In this second half of the stimulus package, states must compete with one another for additional funds.

The Point Defiance Bypass project has been on DOT’s project list for a long time, but still isn’t fully funded. A more direct route for passenger trains would shave six minutes off the travel time for Amtrak Cascades trains between Seattle and Portland. Passenger trains would not have to compete with freight trains that also use the single-track line around Point Defiance through the Nelson-Bennett and Ruston tunnels.

“It’s very heavily congested there, with trains stopping one behind the other to get into the Port (of Tacoma),” Wood said. “Sometimes you can’t get a passenger train through there.

After the bypass is built, freight trains would continue to use the Point Defiance tracks and passenger train service will become much more reliable because Amtrak and Sounder trains will have the new and improved inland tracks from Nisqually to Freighthouse Square pretty much to themselves, he said.

Wood said he expects to hear from the Federal Railroad Administration by Oct. 2 as to which of Washington’s projects win federal funding. That also is the date to submit applications for a second round of projects, the projects that would boost Washington’s total application to $1 billion.
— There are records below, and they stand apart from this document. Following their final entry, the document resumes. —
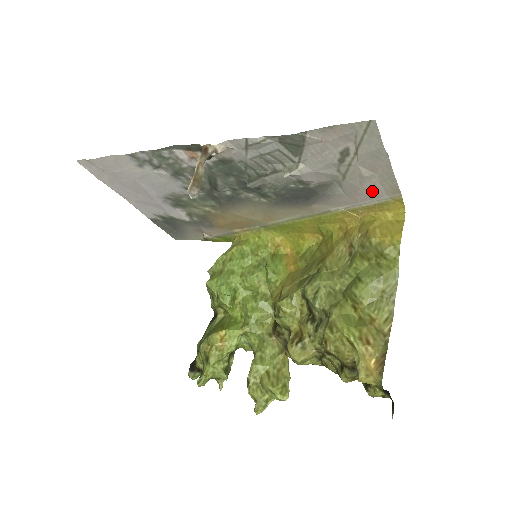
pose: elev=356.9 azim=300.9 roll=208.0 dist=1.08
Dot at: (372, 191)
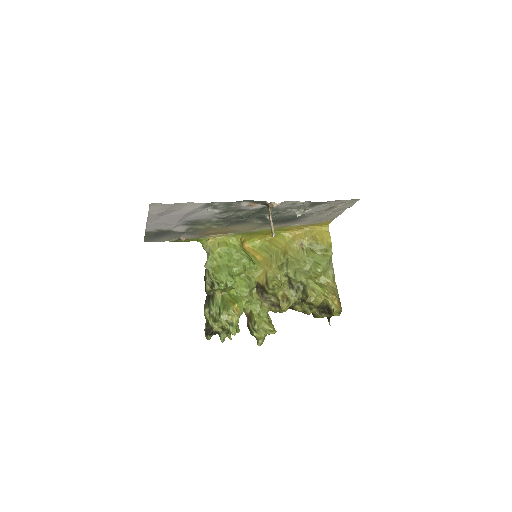
Dot at: (323, 219)
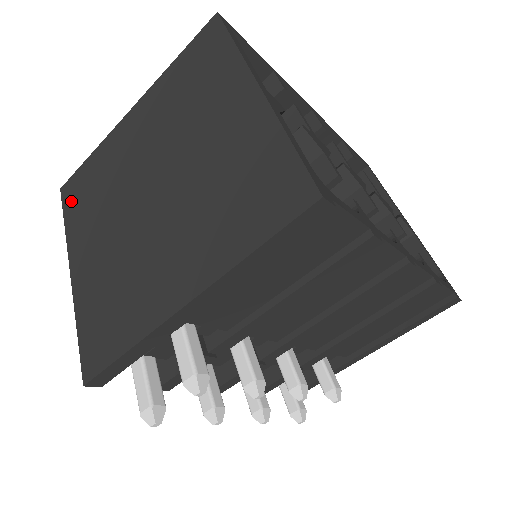
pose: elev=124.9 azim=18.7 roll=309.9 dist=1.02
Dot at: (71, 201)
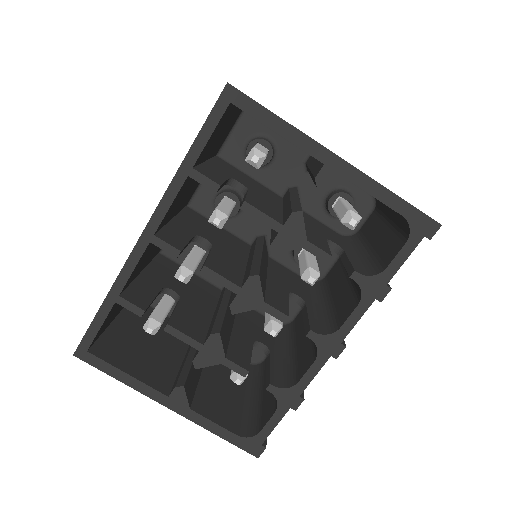
Dot at: occluded
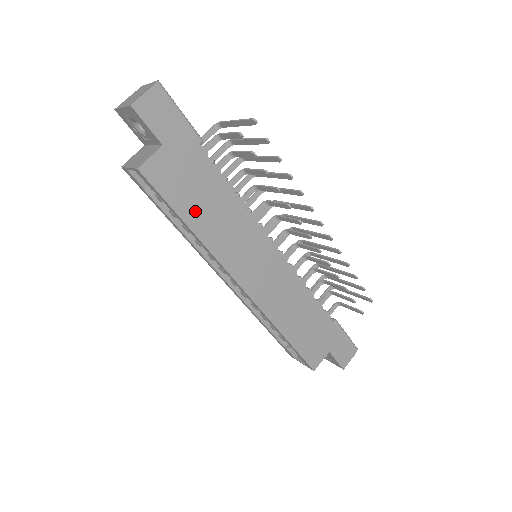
All of the projects on Washington’s $435 million list would be ready to go to construction within 90 days of getting the federal funds, he said. It would take about two years to finish the Point Defiance and Pacific Avenue projects, he said. The total list of projects is expected to create between 4,000 and 5,000 jobs.

High-speed corridors are those in which trains can reach speeds of up to 110 mph in the short term and 150 mph by 2030. The current maximum speed allowed under federal law for that stretch is 79 mph.